A propos d'autogestion pédagogique

Octobre 1996

Aux éditions Yvan Davy vient de pa­raître "Les péda­gogies autoges­tionnaires" sous la direction de Patrick Boumard et d'Ahmed Lamihi.

Nous rappellerons à nos lecteurs que l'Autogestion, telle qu'elle est pratiquée par des camarades "Ecole Moderne" n'est pas une vue de l'esprit.
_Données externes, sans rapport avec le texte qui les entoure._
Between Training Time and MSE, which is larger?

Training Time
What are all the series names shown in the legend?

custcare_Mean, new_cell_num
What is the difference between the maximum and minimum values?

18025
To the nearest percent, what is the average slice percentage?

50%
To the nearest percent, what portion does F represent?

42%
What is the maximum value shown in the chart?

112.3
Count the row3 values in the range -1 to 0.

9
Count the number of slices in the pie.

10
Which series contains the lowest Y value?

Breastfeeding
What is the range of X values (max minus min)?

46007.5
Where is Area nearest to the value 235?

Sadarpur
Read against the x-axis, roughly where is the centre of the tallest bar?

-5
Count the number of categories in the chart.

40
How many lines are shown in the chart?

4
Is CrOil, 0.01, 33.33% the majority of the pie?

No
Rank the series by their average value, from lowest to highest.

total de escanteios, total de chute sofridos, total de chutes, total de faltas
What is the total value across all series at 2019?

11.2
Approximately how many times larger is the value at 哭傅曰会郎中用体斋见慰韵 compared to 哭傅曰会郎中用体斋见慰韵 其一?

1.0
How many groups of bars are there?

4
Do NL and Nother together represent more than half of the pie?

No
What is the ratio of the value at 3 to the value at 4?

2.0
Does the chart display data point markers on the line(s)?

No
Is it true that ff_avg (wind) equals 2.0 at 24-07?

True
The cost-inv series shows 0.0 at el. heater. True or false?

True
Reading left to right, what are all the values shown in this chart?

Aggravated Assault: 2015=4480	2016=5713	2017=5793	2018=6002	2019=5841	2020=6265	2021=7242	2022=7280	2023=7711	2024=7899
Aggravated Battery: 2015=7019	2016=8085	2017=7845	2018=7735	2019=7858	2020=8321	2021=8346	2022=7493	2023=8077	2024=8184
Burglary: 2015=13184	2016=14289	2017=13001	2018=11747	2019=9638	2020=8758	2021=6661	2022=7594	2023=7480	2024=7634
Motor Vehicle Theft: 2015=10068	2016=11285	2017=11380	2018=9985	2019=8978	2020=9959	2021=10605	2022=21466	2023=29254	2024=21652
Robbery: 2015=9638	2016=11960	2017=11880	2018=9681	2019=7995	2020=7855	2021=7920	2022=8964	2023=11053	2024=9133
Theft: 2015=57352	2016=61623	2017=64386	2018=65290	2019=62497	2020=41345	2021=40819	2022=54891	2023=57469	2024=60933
L'autogestion en classe, à l'école, c'est une pédago­gie en actes.
 
Freinet et l'autogestion
 
La pédagogie de Freinet est d'essence autoges­tionnaire.
Dans son livre "L'imprimerie à l'école" de 1932, Freinet écrit :
"Théoriquement, si elle est comprise comme un moyen pratique pour des enfants de s'organiser libre­ment et de gérer leurs propres in­térêts, d'améliorer même leurs conditions de travail, la co­opérative n'est-elle pas entière­ment recommandable et ne peut-on vraiment saluer cette initiative comme un essai pratique de réali­ser l'auto-organi­sation des éco­liers ?"
Et Freinet relie son travail sco­laire à un projet coopératif à Bar sur Loup, aux cô­tés d'ouvriers et de paysans (La co­opérative Abeille baroise) et aussi à un projet poli­tique.
 
Notre aventure au­togestionnaire
 
En 1961, je prends contact avec Georges Gaudin, responsable de la commission "Education spécia­lisée" de l'ICEM. Nous faisons la synthèse d'un "cahier de roule­ment", à propos de la coopérative et de la discipline de travail (10 ca­marades y partici­pent). Il s'agit d'échanges au sein de l'ICEM sur leurs pratiques coopératives, du­rant l'année 1961/1962.
Dans un chapitre "Le conseil de classe", on peut lire : "qu'on l'appelle conseil de classe, conseil de travail ou conseil de coopé­rative, c'est un moment privilégié de la classe, une prise de conscience pro­gressive de l'existence du groupe scolaire et des responsabili­tés qu'il im­plique".
Dans notre classe coopérative (de 1962 à 1964) à Saint Nazaire, fonctionnant en autogestion, l'expression libre met les enfants en prise directe avec les réalités so­ciales et poli­tiques. C'est le début de mon aven­ture autogestion­naire. La commis­sion "Enfance in­adaptée" de l'ICEM a été la première à rendre compte du démarrage des re­cherches par des cahiers de roule­ment, des bulle­tins.
En 1971, la C.E.L publie dans la sé­rie des documents de l'ICEM "Vers l'autogestion". Jean Vial écrit la préface de cet ou­vrage collectif.
Le courant auto­gestionnaire, qui s'élargit à d'autres secteurs de l'enseignement (primaire, secon­daire) est désor­mais très actif au sein de l'ICEM.
Il publie de nom­breux articles, des dossiers dans "L'éducateur". Il organise des ren­contres, des col­loques, des stages où participent des personnalités : M. Lobrot, H. Labo­rit, H. Deroche, M. Mermoz, en France, en Bel­gique.
De 1971 à 1982, les recherches se poursuivent au sein d'une commis­sion nationale, éditant un bulle­tin. Des chantiers "autogestion" se développent au sein de l'Ecole Moderne.
Voilà une expé­rience unique, au sein de l'Ecole Moderne, où des camarades font part de leurs es­sais, posent des questions, échan­gent.
Notre pratique de l'autogestion pé­dagogique est liée à notre conception politique et so­ciale de la so­ciété. L'autogestion reste une idée jeune et neuve. Les difficultés de tous ordres ne doivent pas amener à minimiser la force de l'aspiration qu'elle contient.
L'autogestion n'est pas une uto­pie : elle appa­raît comme une force de renouvel­lement et d'espoir.
Michel Lobrot conclut ainsi son livre "La pédago­gie Institution­nelle" (Editions Gauthier-Villars) :
"Sans une autoges­tion, au moins en germe, à l'école, sans une prise en charge des élèves par eux-mêmes, sans une destruc­tion au moins par­tielle de la bu­reaucratie pédago­gique, il n'y a aucune formation véritable à at­tendre, donc aucun changement dans la mentalité des in­dividus. On voit immédiatement la répercussion sur le plan social. La société s'enfaonce dans des problèmes et des conflits insolubles. Il faut commencer par l'école."